For those who are looking for a straightforward supernatural action tale to read, this is worth checking out. 

The Enigma of Amigara Fault – Junji Ito

The Enigma of Amigara Fault is an incredible horror one-shot from one of Japan’s finest authors, Junji Ito. With its chilling atmosphere and thought-provoking exploration of the human psyche, you’ll be enamored by the incredible storytelling found in this one-shot.

For instance, Ito’s eerie artwork perfectly captures this narrative’s unsettling nature. From the oppressive landscapes to the grotesque character designs, you’ll always feel a sense of dread while observing this one-shot’s many panels. Its atmospheric tension builds gradually, allowing readers to experience a gripping and spine-chilling journey as the characters are drawn closer to the Amigara Fault’s mystery.

In addition to presenting audiences with existential questions concerning identity, purpose, and the lengths people will go to secure those aspects, this is a tale many horror fanatics should read at least once. 

One-Armed Amy – Shun Akagi

One-Armed Amy is a short and enjoyable one-shot that’s worth your time. It follows a living doll named Amy and explores her life with her father. Interestingly, it’s told from a first-person POV, giving viewers a glimpse at the world from Amy’s eyes. Amy receives wonderful development throughout the tale, but some may be disappointed with the side characters’ lack of focus. 

Nonetheless, this tale gives Amy some fun activities to participate in that are wholesome at their core.
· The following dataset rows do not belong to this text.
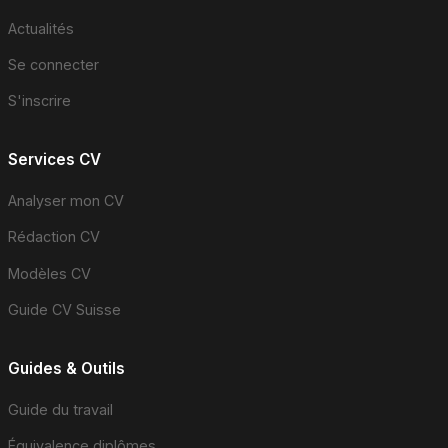
Actualités
Se connecter
S'inscrire
Services CV
Analyser mon CV
Rédaction CV
Modèles CV
Guide CV Suisse
Guides & Outils
Guide du travail
Équivalence diplômes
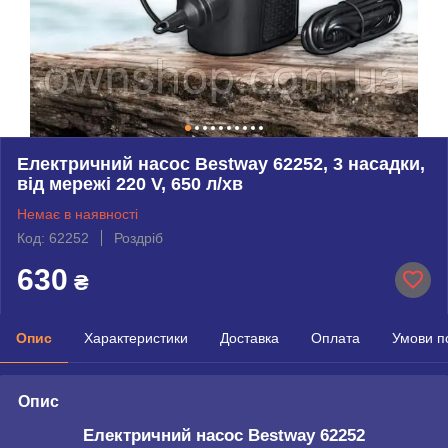
Електричний насос Bestway 62252, 3 насадки,
від мережі 220 V, 650 л/хв
Немає в наявності
Код: 62252
Роздріб
630
₴
Опис
Характеристики
Доставка
Оплата
Умови п
Опис
Електричний насос Bestway 62252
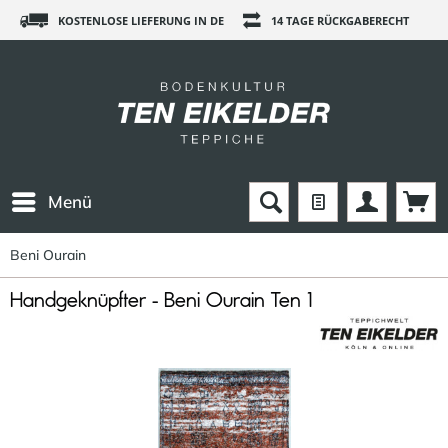
KOSTENLOSE LIEFERUNG IN DE
14 TAGE RÜCKGABERECHT
Menü
Beni Ourain
Handgeknüpfter - Beni Ourain Ten 1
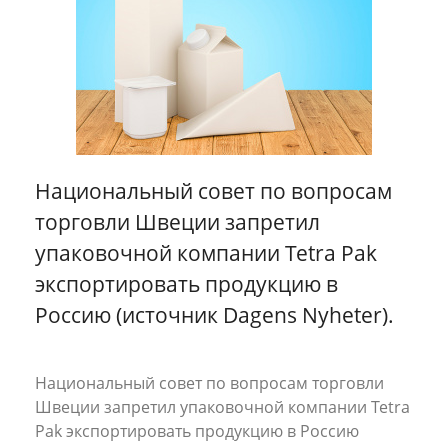
Разное
Эконом-доставка
Все кейсы
Национальный совет по вопросам
торговли Швеции запретил
упаковочной компании Tetra Pak
экспортировать продукцию в
Россию (источник Dagens Nyheter).
Национальный совет по вопросам торговли
Швеции запретил упаковочной компании Tetra
Pak экспортировать продукцию в Россию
From her interactions with wildlife to the conversations with her father, you’ll adore the amount of material Shun Akagi crams in this short tale. The artwork is impeccable and cute. Many will adore Amy’s expressions and reactions to things, as it captures the joys of being young well.

If you’re looking for something that’s short, sweet, and somewhat dramatic, check this out. 

A Silent Voice – Yoshitoki Ooima

For those who need something that will hit their hearts hard, Yoshitoki Ooima’s A Silent Voice will do the trick. This one-shot explores themes of redemption, empathy, and forgiveness. It gives readers a solid stance on bullying and how much of an impact it can have on the person receiving the torture and the one who dishes it out. 

The story follows Shoya as he wrestles with guilt over bullying his classmate Shouko for being deaf. Ooima delves into the complex emotions experienced from both sides, highlighting our cast’s struggles and growth throughout the narrative.

With its evocative imagery, important handling of social issues, and excellent character development, A Silent Voice delivers an emotionally charged tale that you should read!

So, there we have it, our picks for the best one-shot manga through the years!